▸ Extrait du document:

#####

Que faire en cas d’acquisition d’une maison hantée? Stambovsky v. Ackley, NY, 1991

Les circonstances ne se présentent pas tous les jours, mais imaginez : vous trouvez la maison de vos rêves, vous l’achetez et – patatras – vous découvrez qu’elle est hantée par un fantôme. Est-ce un défaut ? Pouvez-vous annuler la transaction ?

Pour ceux qui imaginent que les fantômes puissent toujours être des créatures romantiques, rappelons que les films d’horreur, la littérature et l’opéra en connaissent de toutes sortes, plus ou moins plaisants, et que vous ne voudriez certainement pas acheter une maison hantée par un esprit amateur de rap ou de yodel…

La Cour suprême de l’Etat de New York, dans un arrêt Stambovsky v. Ackley, 169 AD 2d 254 (NY App. Div. 1991) s’est penché sur les questions délicates qu’une telle acquisition pouvait soulever :

L’affaire concerne une transaction immobilière dans le village de Nyack, dans l’État de New York. Jeffrey Stambovsky, le demandeur, a accepté d’acheter une maison victorienne à Helen Ackley, la défenderesse. Après avoir signé le contrat et versé un acompte de 32 500 dollars, Stambovsky a découvert qu’Ackley avait publiquement affirmé que sa maison était hantée. Mme Ackley avait raconté des histoires de fantômes à la presse et les avait présentées dans des publications telles que le Reader’s Digest, rendant ainsi la présence de fantômes dans sa maison bien connue localement. Cependant, Stambovsky, un nouvel arrivant dans la région, n’était pas au ce cette possession au moment de l’acquisition. Lorsqu’il a appris que la maison était soi-disant hantée, il a cherché à annuler (rescind) l’acquisition et à récupérer son acompte, en faisant valoir que la réputation de la propriété avait eu un impact négatif sur sa valeur.

Le litige soulevait les questions juridiques suivantes :

Caveat Emptor (« Buyer beware ») : soit le principe selon lequel les acheteurs ont la responsabilité d’inspecter et de se renseigner sur l’état d’un bien immobilier avant de l’acheter. Aux États-Unis, les vendeurs ne sont généralement pas tenus de divulguer les problèmes non matériels, à moins qu’on ne le leur demande directement.

Défauts matériels ou immatériels : le tribunal a dû décider si la présence de fantômes dans une maison constituait un « défaut matériel » qui aurait dû être divulgué.

Déclarations frauduleuses et obligations de divulgation : la vendeuse avait-elle l’obligation légale de divulguer la présence de fantômes, étant donné qu’elle avait elle-même répandu ces informations dans différents médias ?

#####

▸ Données fournies:
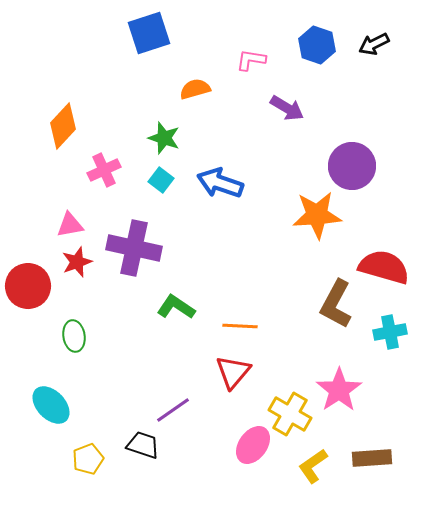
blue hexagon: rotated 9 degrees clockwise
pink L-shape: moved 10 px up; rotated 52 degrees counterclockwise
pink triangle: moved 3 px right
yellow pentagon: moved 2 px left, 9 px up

#####

▸ Consigne:
Recopiez mot pour mot le passage de l'article sur la maison hantée qui va de «Déclarations frauduleuses et» à «dans différents médias ?», ces deux bouts compris. Les lignes qui précèdent n'ont aucun lien avec l'article.

▸ Réponse attendue:
Déclarations frauduleuses et obligations de divulgation : la vendeuse avait-elle l’obligation légale de divulguer la présence de fantômes, étant donné qu’elle avait elle-même répandu ces informations dans différents médias ?